Challenge » Format the data below as a Markdown table with two columns, Row and Data line. Include only the lines between the one containing "order: Polyporales" and the one containing "genus: Juncus", inclusive, and leave out blank lines and the pictures.

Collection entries
************

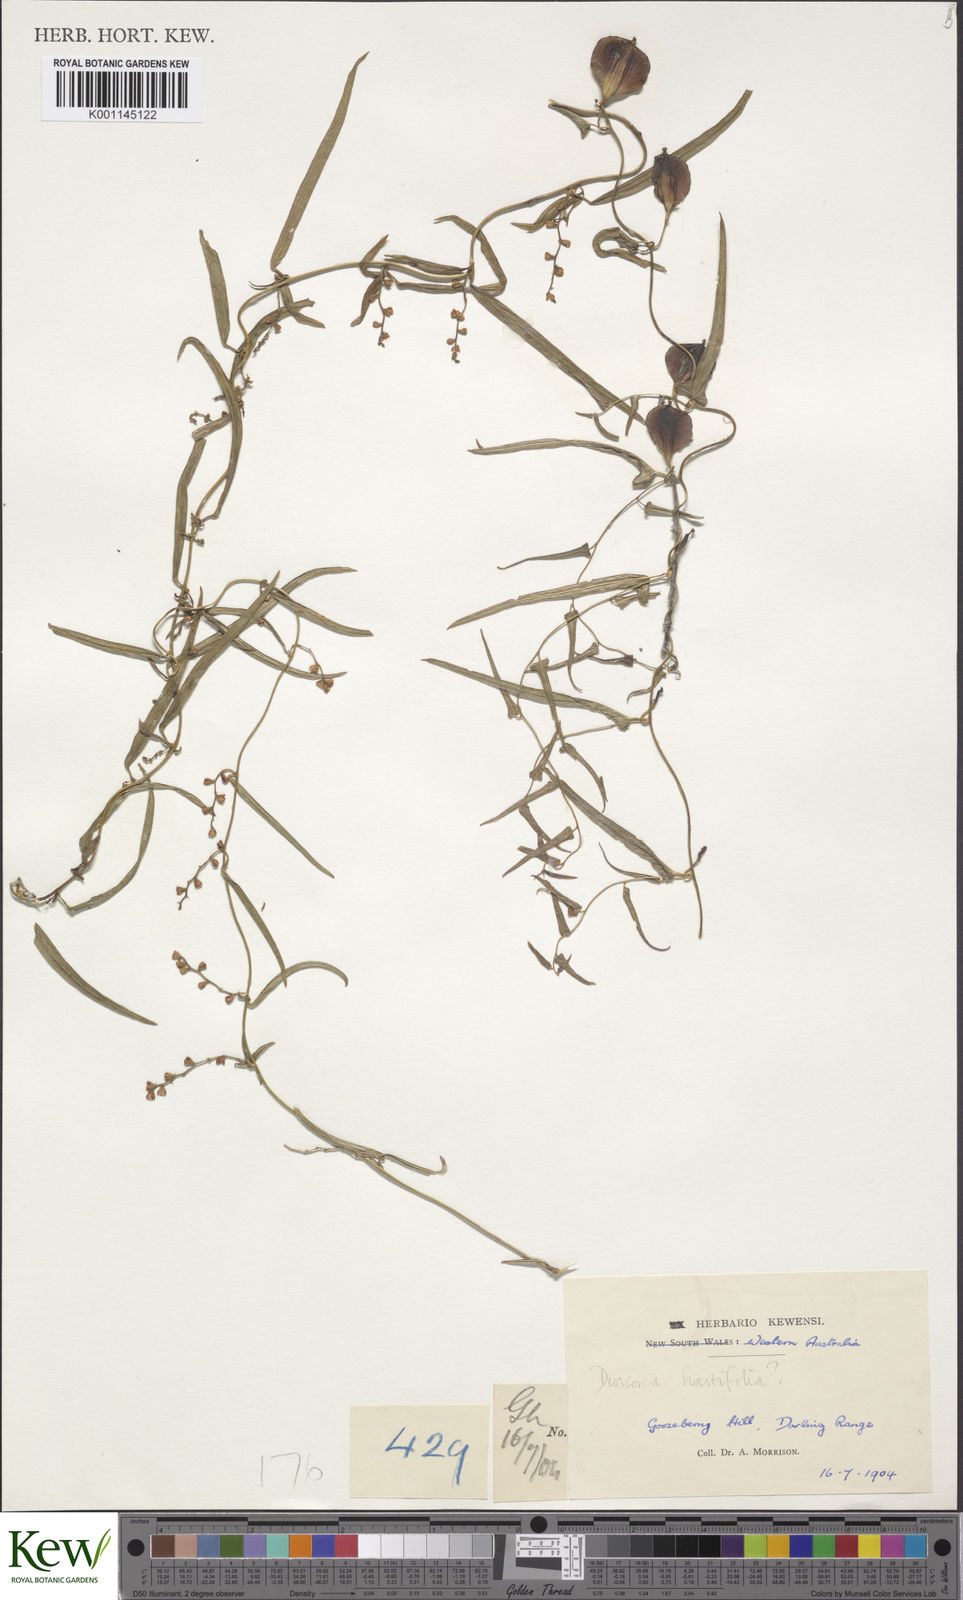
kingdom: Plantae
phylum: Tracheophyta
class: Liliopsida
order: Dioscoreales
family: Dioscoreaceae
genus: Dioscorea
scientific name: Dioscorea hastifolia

************

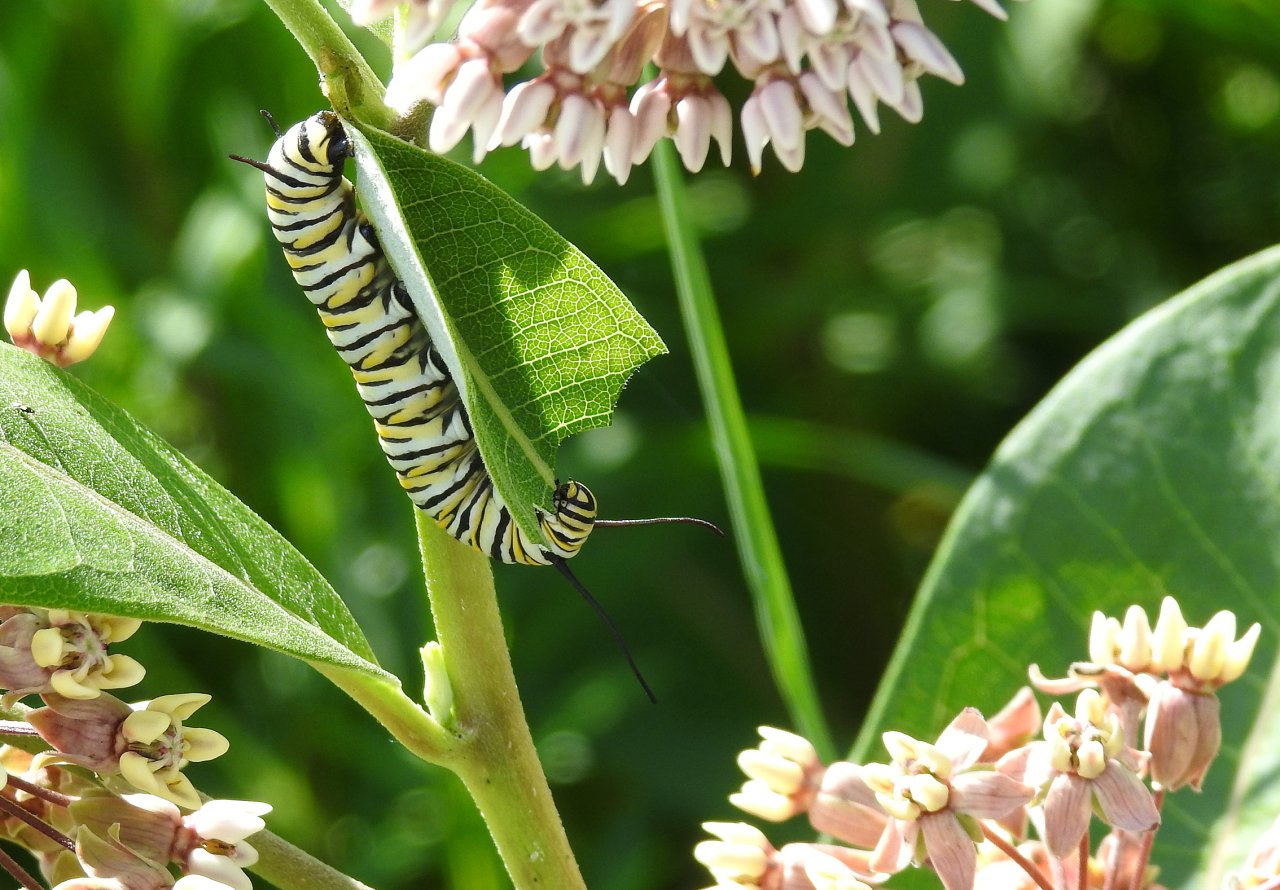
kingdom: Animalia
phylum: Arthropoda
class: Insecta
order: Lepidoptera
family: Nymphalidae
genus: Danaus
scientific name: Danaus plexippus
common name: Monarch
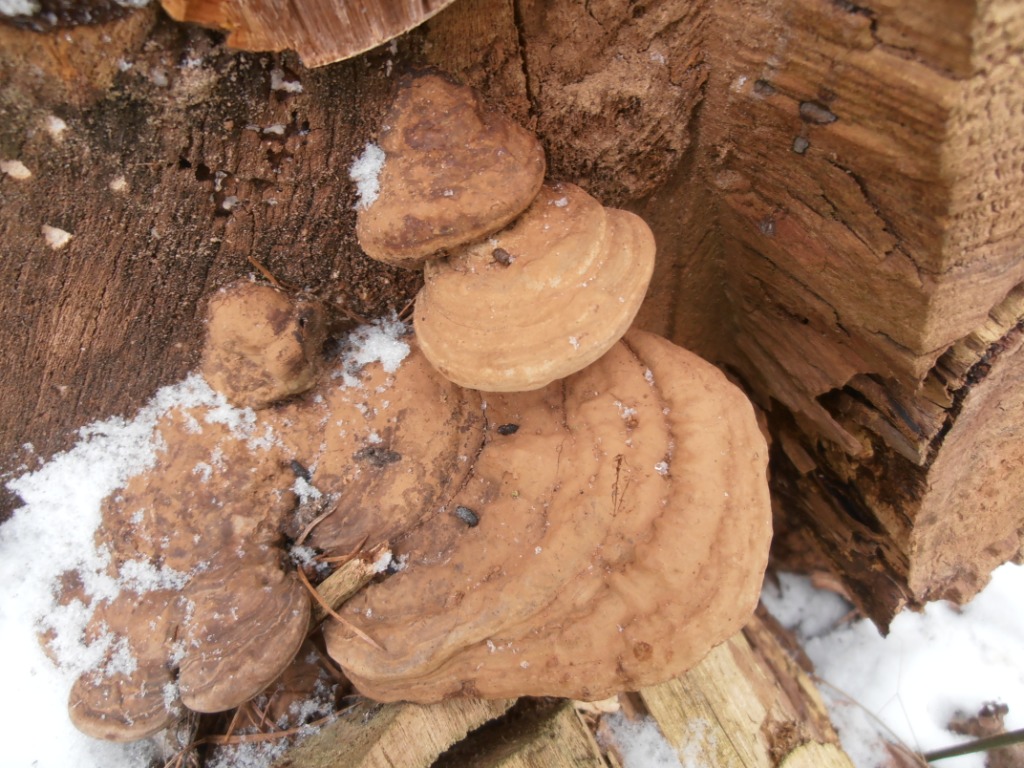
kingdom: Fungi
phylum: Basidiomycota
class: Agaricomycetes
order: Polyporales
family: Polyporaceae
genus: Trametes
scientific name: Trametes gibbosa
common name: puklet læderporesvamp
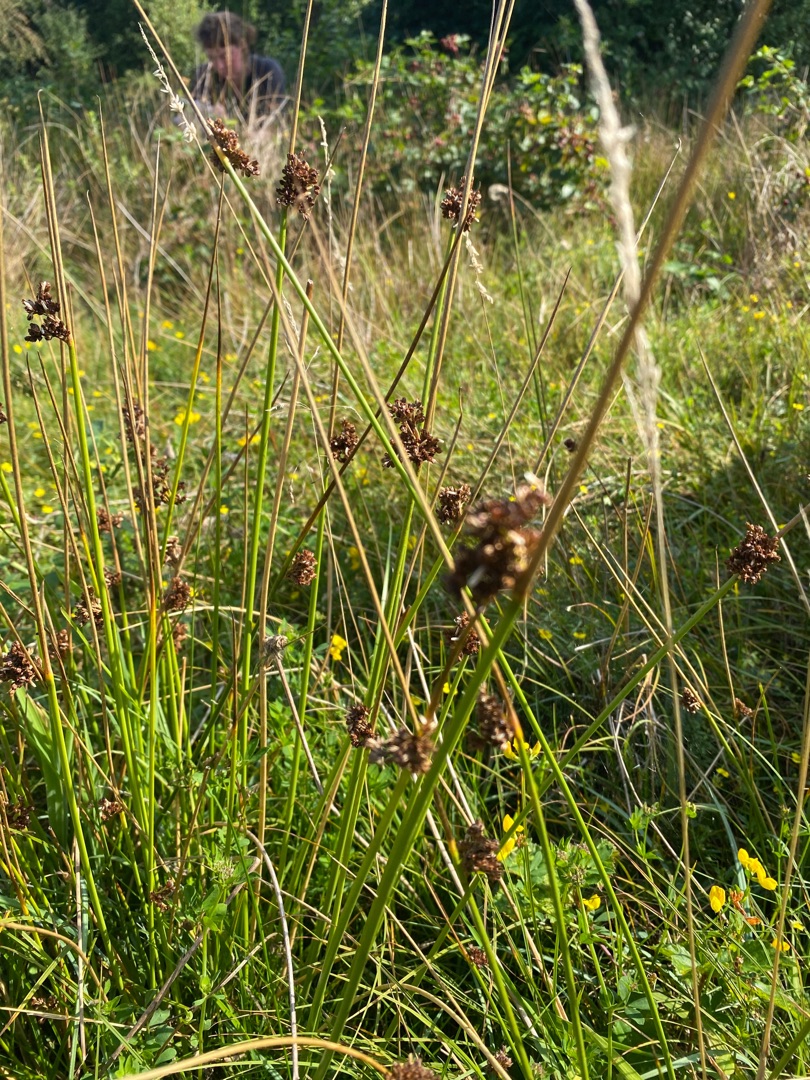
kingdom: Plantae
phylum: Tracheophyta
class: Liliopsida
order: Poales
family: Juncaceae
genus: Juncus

************

Response to this task »
| Row | Data line |
|---|---|
| 1 | order: Polyporales |
| 2 | family: Polyporaceae |
| 3 | genus: Trametes |
| 4 | scientific name: Trametes gibbosa |
| 5 | common name: puklet læderporesvamp |
| 6 | kingdom: Plantae |
| 7 | phylum: Tracheophyta |
| 8 | class: Liliopsida |
| 9 | order: Poales |
| 10 | family: Juncaceae |
| 11 | genus: Juncus |